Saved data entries

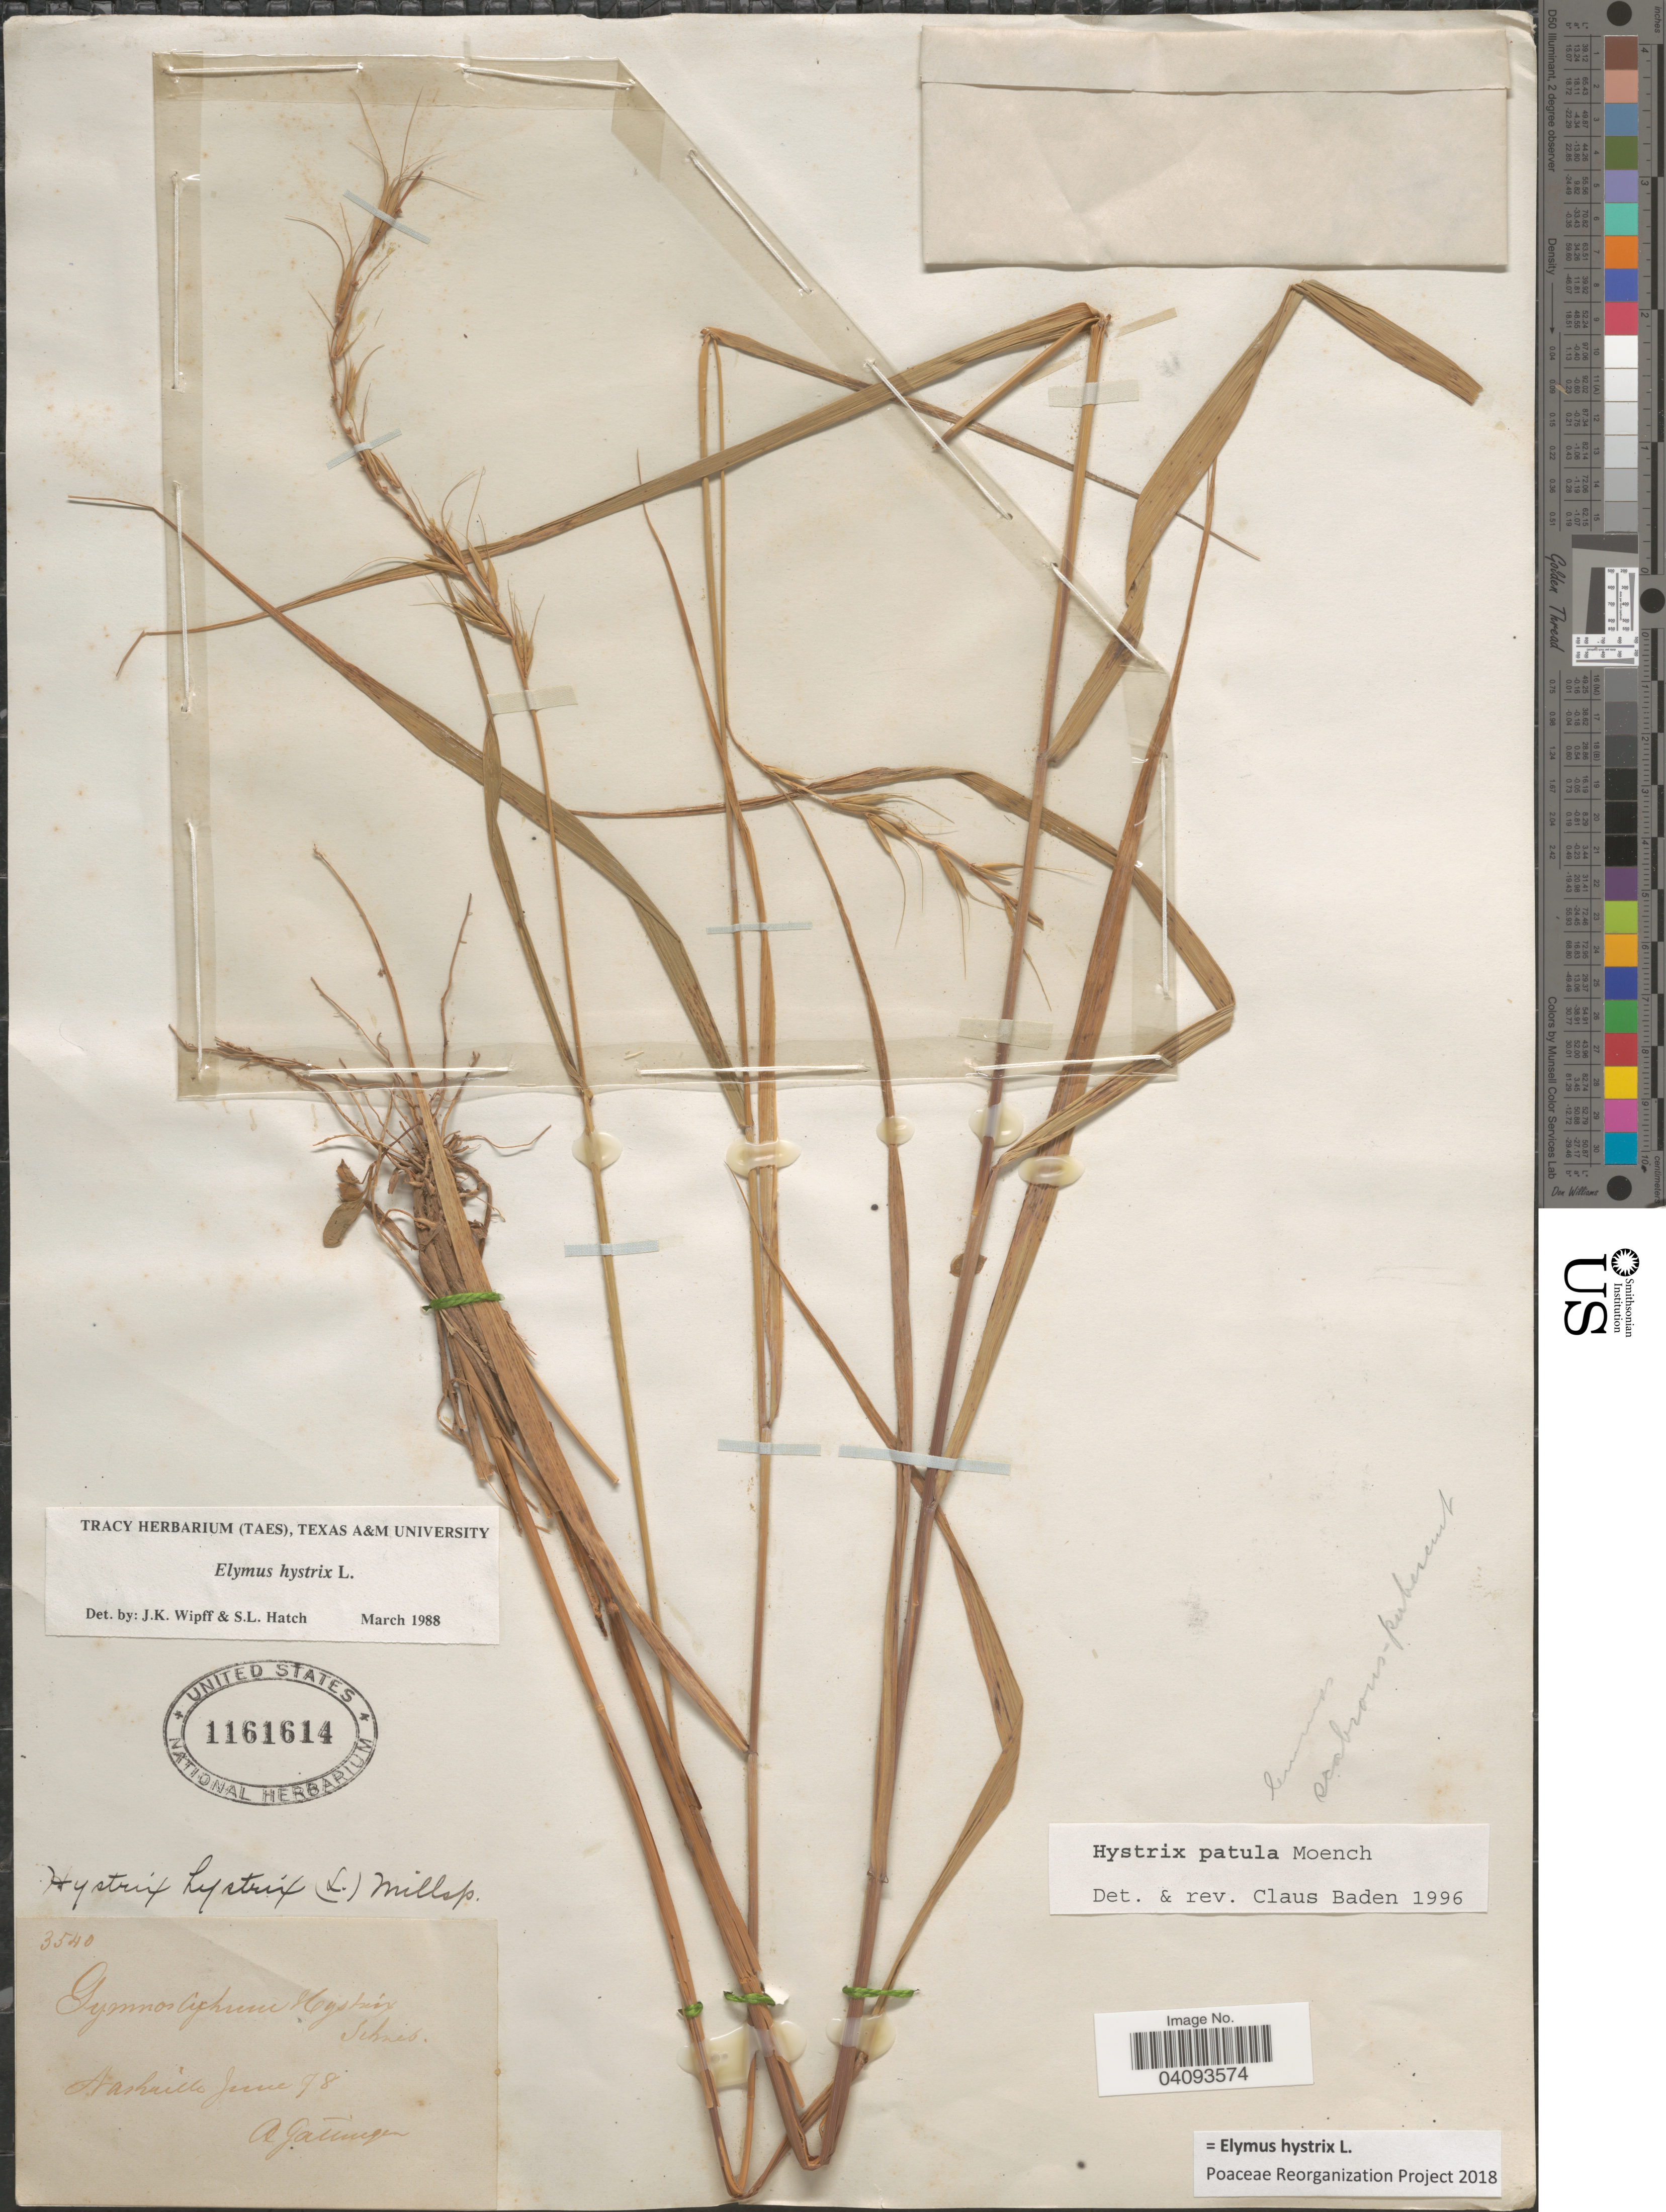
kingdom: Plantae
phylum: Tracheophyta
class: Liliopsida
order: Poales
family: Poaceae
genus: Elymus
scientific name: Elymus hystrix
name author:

> [What to produce]:
Can you recast the listing above as a Markdown table with the columns "Row" and "Entry", one line per row, omitting blank lines and the pictures?

> [Written solution]:
| Row | Entry |
|---|---|
| 1 | kingdom: Plantae |
| 2 | phylum: Tracheophyta |
| 3 | class: Liliopsida |
| 4 | order: Poales |
| 5 | family: Poaceae |
| 6 | genus: Elymus |
| 7 | scientific name: Elymus hystrix |
| 8 | name author: |